Guillermo del Toro’nun yazıp yönettiği El Laberinto del Fauno (Pan’s Labyrinth) İkinci Dünya Savaşı sonrası bizi fantastik bir yolculuğa çıkarır. Gerçek hayattaki perilerin dünyasından kesitler sunan film, on yaşındaki Ofelia’nın düşlerden fırlamış gibi duran hayat hikâyesini anlatır. Gerçek hayatın verdiği hazzın kitaplarının verdiğinden az olduğunu düşünen Ofelia, babasının ölümünden sonra annesinin evlendiği adamın yaşadığı yere taşınmasıyla hayatının en kötü günlerini geçireceğini düşünmektedir. Daha yoldayken gördüğü böceğin peri olduğunu anlamış ve eve ulaştıklarında bahçenin arka tarafındaki garip ve gizemli labirenti keşfetmiştir.
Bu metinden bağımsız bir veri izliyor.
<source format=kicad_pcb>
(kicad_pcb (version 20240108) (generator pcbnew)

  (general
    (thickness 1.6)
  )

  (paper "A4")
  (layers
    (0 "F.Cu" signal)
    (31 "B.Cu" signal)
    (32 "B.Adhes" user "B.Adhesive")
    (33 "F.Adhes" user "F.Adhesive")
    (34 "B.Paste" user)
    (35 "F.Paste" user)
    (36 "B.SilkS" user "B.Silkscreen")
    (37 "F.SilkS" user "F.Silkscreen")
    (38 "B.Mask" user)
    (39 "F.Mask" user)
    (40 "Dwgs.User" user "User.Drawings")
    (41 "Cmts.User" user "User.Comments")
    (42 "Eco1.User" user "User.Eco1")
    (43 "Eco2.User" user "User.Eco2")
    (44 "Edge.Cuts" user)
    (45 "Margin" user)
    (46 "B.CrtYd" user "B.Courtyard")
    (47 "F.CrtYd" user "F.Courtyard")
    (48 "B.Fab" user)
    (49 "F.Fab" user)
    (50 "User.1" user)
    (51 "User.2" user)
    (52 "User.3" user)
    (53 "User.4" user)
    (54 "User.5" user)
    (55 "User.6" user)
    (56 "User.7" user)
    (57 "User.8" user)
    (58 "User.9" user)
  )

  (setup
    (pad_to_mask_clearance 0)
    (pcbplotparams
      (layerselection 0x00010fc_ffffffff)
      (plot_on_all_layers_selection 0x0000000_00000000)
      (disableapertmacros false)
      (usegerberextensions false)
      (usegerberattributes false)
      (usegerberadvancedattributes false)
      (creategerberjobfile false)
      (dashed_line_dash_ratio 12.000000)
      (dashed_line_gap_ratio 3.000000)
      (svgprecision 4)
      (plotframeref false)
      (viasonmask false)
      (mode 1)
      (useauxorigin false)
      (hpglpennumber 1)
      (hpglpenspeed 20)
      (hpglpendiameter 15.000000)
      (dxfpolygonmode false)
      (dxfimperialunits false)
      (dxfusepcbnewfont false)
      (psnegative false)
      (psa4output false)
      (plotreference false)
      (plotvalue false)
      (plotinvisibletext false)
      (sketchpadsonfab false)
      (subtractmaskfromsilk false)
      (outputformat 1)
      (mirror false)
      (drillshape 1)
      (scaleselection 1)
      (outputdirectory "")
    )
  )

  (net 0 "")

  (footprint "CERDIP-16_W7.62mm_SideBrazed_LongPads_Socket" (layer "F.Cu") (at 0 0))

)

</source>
Labirentte yaşayan ve Ofelia’nın aslında basit bir ölümlü olmadığını iddia eden Pan, küçük kızın bu yaşadığı yerden kurtulması için ve gerçek kimliğine geri dönmesini sağlamak için yapması gereken görevleri bir bir sayar. İlk başta anlatılanları saçma, yaşadıklarının da aslında garip bir düşten ibaret olduğunu düşünün Ofelia’nın bahsedilen oyuna kendini dahil etmemesi için hiçbir geçerli sebep yoktur, annesi hamiledir, üvey babası hayatında gördüğü en kötü insanlardan biridir, her gün silahlar patlamaktadır ve kardeşinin hayatını düşünmektedir. Böylece olaylar gelişir. Bunun yanında gerçek dünya olarak nitelendirdiğimiz yerde savaşın son demleri sürmekte, adalet için savaşanlar planlarını gerçekleştirmek ve özgürlüğü var edebilmek için ellerinden geleni yapmaktadırlar, gerekirse hayatlarını bu yolda ölüme teslim edeceklerdir.
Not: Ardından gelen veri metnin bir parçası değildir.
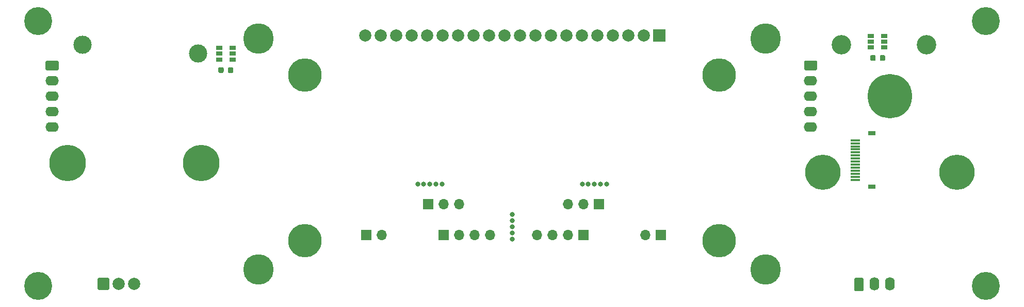
<source format=gbr>
%TF.GenerationSoftware,KiCad,Pcbnew,5.1.9-73d0e3b20d~88~ubuntu18.04.1*%
%TF.CreationDate,2020-12-31T14:23:56+01:00*%
%TF.ProjectId,ss_frontpanel_inner_plate,73735f66-726f-46e7-9470-616e656c5f69,rev?*%
%TF.SameCoordinates,Original*%
%TF.FileFunction,Soldermask,Top*%
%TF.FilePolarity,Negative*%
%FSLAX46Y46*%
G04 Gerber Fmt 4.6, Leading zero omitted, Abs format (unit mm)*
G04 Created by KiCad (PCBNEW 5.1.9-73d0e3b20d~88~ubuntu18.04.1) date 2020-12-31 14:23:56*
%MOMM*%
%LPD*%
G01*
G04 APERTURE LIST*
%ADD10C,3.000000*%
%ADD11O,2.200000X1.600000*%
%ADD12C,2.000000*%
%ADD13C,6.000000*%
%ADD14C,5.800000*%
%ADD15C,7.300000*%
%ADD16C,3.200000*%
%ADD17O,1.600000X2.200000*%
%ADD18C,5.500000*%
%ADD19C,5.000000*%
%ADD20R,2.000000X2.000000*%
%ADD21C,4.600000*%
%ADD22C,0.800000*%
%ADD23O,1.700000X1.700000*%
%ADD24R,1.700000X1.700000*%
%ADD25R,1.200000X0.800000*%
%ADD26R,1.600000X0.300000*%
%ADD27R,1.060000X0.650000*%
G04 APERTURE END LIST*
D10*
%TO.C,ASM1*%
X79500000Y-56500000D03*
X98500000Y-58000000D03*
D11*
X74500000Y-65000000D03*
X74500000Y-62460000D03*
G36*
G01*
X75600000Y-59320000D02*
X75600000Y-60520000D01*
G75*
G02*
X75400000Y-60720000I-200000J0D01*
G01*
X73600000Y-60720000D01*
G75*
G02*
X73400000Y-60520000I0J200000D01*
G01*
X73400000Y-59320000D01*
G75*
G02*
X73600000Y-59120000I200000J0D01*
G01*
X75400000Y-59120000D01*
G75*
G02*
X75600000Y-59320000I0J-200000D01*
G01*
G37*
X74500000Y-70080000D03*
X74500000Y-67540000D03*
G36*
G01*
X83920000Y-95090000D02*
X83920000Y-96690000D01*
G75*
G02*
X83720000Y-96890000I-200000J0D01*
G01*
X82120000Y-96890000D01*
G75*
G02*
X81920000Y-96690000I0J200000D01*
G01*
X81920000Y-95090000D01*
G75*
G02*
X82120000Y-94890000I200000J0D01*
G01*
X83720000Y-94890000D01*
G75*
G02*
X83920000Y-95090000I0J-200000D01*
G01*
G37*
D12*
X85460000Y-95890000D03*
X88000000Y-95890000D03*
D13*
X77000000Y-76000000D03*
X99000000Y-76000000D03*
%TD*%
D14*
%TO.C,ASM2*%
X223000000Y-77500000D03*
D15*
X212000000Y-65000000D03*
D16*
X218000000Y-56500000D03*
X204000000Y-56500000D03*
D11*
X199000000Y-65000000D03*
X199000000Y-62460000D03*
G36*
G01*
X200100000Y-59320000D02*
X200100000Y-60520000D01*
G75*
G02*
X199900000Y-60720000I-200000J0D01*
G01*
X198100000Y-60720000D01*
G75*
G02*
X197900000Y-60520000I0J200000D01*
G01*
X197900000Y-59320000D01*
G75*
G02*
X198100000Y-59120000I200000J0D01*
G01*
X199900000Y-59120000D01*
G75*
G02*
X200100000Y-59320000I0J-200000D01*
G01*
G37*
X199000000Y-67540000D03*
X199000000Y-70080000D03*
D14*
X201000000Y-77500000D03*
D17*
X212000000Y-95890000D03*
X209460000Y-95890000D03*
G36*
G01*
X207720000Y-95100000D02*
X207720000Y-96900000D01*
G75*
G02*
X207520000Y-97100000I-200000J0D01*
G01*
X206320000Y-97100000D01*
G75*
G02*
X206120000Y-96900000I0J200000D01*
G01*
X206120000Y-95100000D01*
G75*
G02*
X206320000Y-94900000I200000J0D01*
G01*
X207520000Y-94900000D01*
G75*
G02*
X207720000Y-95100000I0J-200000D01*
G01*
G37*
%TD*%
D18*
%TO.C,OLED1*%
X116000000Y-88800000D03*
X184000000Y-88800000D03*
X116000000Y-61500000D03*
X184000000Y-61500000D03*
D19*
X191600000Y-55500000D03*
X191600000Y-93500000D03*
X108400000Y-93500000D03*
X108400000Y-55500000D03*
D12*
X125870000Y-55000000D03*
X128410000Y-55000000D03*
X130950000Y-55000000D03*
X133490000Y-55000000D03*
X136030000Y-55000000D03*
X138570000Y-55000000D03*
X141110000Y-55000000D03*
X143650000Y-55000000D03*
X146190000Y-55000000D03*
X148730000Y-55000000D03*
X151270000Y-55000000D03*
X153810000Y-55000000D03*
X156350000Y-55000000D03*
X158890000Y-55000000D03*
X161430000Y-55000000D03*
X163970000Y-55000000D03*
X166510000Y-55000000D03*
X169050000Y-55000000D03*
X171590000Y-55000000D03*
D20*
X174130000Y-55000000D03*
%TD*%
D21*
%TO.C,H4*%
X72250000Y-52670000D03*
%TD*%
%TO.C,H3*%
X227750000Y-52670000D03*
%TD*%
%TO.C,H2*%
X227750000Y-96200000D03*
%TD*%
%TO.C,H1*%
X72250000Y-96200000D03*
%TD*%
D22*
%TO.C,M3*%
X165500000Y-79500000D03*
X161500000Y-79500000D03*
X164500000Y-79500000D03*
X162500000Y-79500000D03*
X163500000Y-79500000D03*
%TD*%
%TO.C,M2*%
X150000000Y-84500000D03*
X150000000Y-88500000D03*
X150000000Y-85500000D03*
X150000000Y-87500000D03*
X150000000Y-86500000D03*
%TD*%
%TO.C,M1*%
X138500000Y-79500000D03*
X134500000Y-79500000D03*
X137500000Y-79500000D03*
X135500000Y-79500000D03*
X136500000Y-79500000D03*
%TD*%
D23*
%TO.C,J6*%
X141320000Y-82760000D03*
X138780000Y-82760000D03*
D24*
X136240000Y-82760000D03*
%TD*%
D23*
%TO.C,J9*%
X159160000Y-82760000D03*
X161700000Y-82760000D03*
D24*
X164240000Y-82760000D03*
%TD*%
D23*
%TO.C,J8*%
X154080000Y-87840000D03*
X156620000Y-87840000D03*
X159160000Y-87840000D03*
D24*
X161700000Y-87840000D03*
%TD*%
D23*
%TO.C,J7*%
X171860000Y-87840000D03*
D24*
X174400000Y-87840000D03*
%TD*%
D23*
%TO.C,J5*%
X146400000Y-87840000D03*
X143860000Y-87840000D03*
X141320000Y-87840000D03*
D24*
X138780000Y-87840000D03*
%TD*%
D23*
%TO.C,J4*%
X128620000Y-87840000D03*
D24*
X126080000Y-87840000D03*
%TD*%
D25*
%TO.C,J3*%
X209000000Y-71100000D03*
X209000000Y-79900000D03*
D26*
X206300000Y-72250000D03*
X206300000Y-72750000D03*
X206300000Y-73250000D03*
X206300000Y-73750000D03*
X206300000Y-74250000D03*
X206300000Y-74750000D03*
X206300000Y-75250000D03*
X206300000Y-75750000D03*
X206300000Y-76250000D03*
X206300000Y-76750000D03*
X206300000Y-77250000D03*
X206300000Y-77750000D03*
X206300000Y-78250000D03*
X206300000Y-78750000D03*
%TD*%
D27*
%TO.C,U2*%
X211100000Y-56000000D03*
X211100000Y-55050000D03*
X211100000Y-56950000D03*
X208900000Y-56950000D03*
X208900000Y-56000000D03*
X208900000Y-55050000D03*
%TD*%
%TO.C,U1*%
X104100000Y-58000000D03*
X104100000Y-57050000D03*
X104100000Y-58950000D03*
X101900000Y-58950000D03*
X101900000Y-58000000D03*
X101900000Y-57050000D03*
%TD*%
%TO.C,C9*%
G36*
G01*
X209650000Y-58443750D02*
X209650000Y-58956250D01*
G75*
G02*
X209431250Y-59175000I-218750J0D01*
G01*
X208993750Y-59175000D01*
G75*
G02*
X208775000Y-58956250I0J218750D01*
G01*
X208775000Y-58443750D01*
G75*
G02*
X208993750Y-58225000I218750J0D01*
G01*
X209431250Y-58225000D01*
G75*
G02*
X209650000Y-58443750I0J-218750D01*
G01*
G37*
G36*
G01*
X211225000Y-58443750D02*
X211225000Y-58956250D01*
G75*
G02*
X211006250Y-59175000I-218750J0D01*
G01*
X210568750Y-59175000D01*
G75*
G02*
X210350000Y-58956250I0J218750D01*
G01*
X210350000Y-58443750D01*
G75*
G02*
X210568750Y-58225000I218750J0D01*
G01*
X211006250Y-58225000D01*
G75*
G02*
X211225000Y-58443750I0J-218750D01*
G01*
G37*
%TD*%
%TO.C,C8*%
G36*
G01*
X102650000Y-60443750D02*
X102650000Y-60956250D01*
G75*
G02*
X102431250Y-61175000I-218750J0D01*
G01*
X101993750Y-61175000D01*
G75*
G02*
X101775000Y-60956250I0J218750D01*
G01*
X101775000Y-60443750D01*
G75*
G02*
X101993750Y-60225000I218750J0D01*
G01*
X102431250Y-60225000D01*
G75*
G02*
X102650000Y-60443750I0J-218750D01*
G01*
G37*
G36*
G01*
X104225000Y-60443750D02*
X104225000Y-60956250D01*
G75*
G02*
X104006250Y-61175000I-218750J0D01*
G01*
X103568750Y-61175000D01*
G75*
G02*
X103350000Y-60956250I0J218750D01*
G01*
X103350000Y-60443750D01*
G75*
G02*
X103568750Y-60225000I218750J0D01*
G01*
X104006250Y-60225000D01*
G75*
G02*
X104225000Y-60443750I0J-218750D01*
G01*
G37*
%TD*%
M02*

</source>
Fantastik öğelerin tam da yerine oturduğu gizem ve dram dolu 119 dakikalık bir şaheser.
2006 yapımı, 1944 yılının İspanya’sından kesitler sunan harika bir film. Başarısını katıldığı her festivalden ödüllerle dönmesi de kanıtlıyor.
Başrollerinde Ivana Baquero, Sergi López, Maribel Verdú ve Ariadna Gil’in oynadığı film, izlendikten sonra akıllardan uzun süre çıkmayan ve her hatırlanıldığında tebessümle anılan hüzünlü hikâyelerden biri.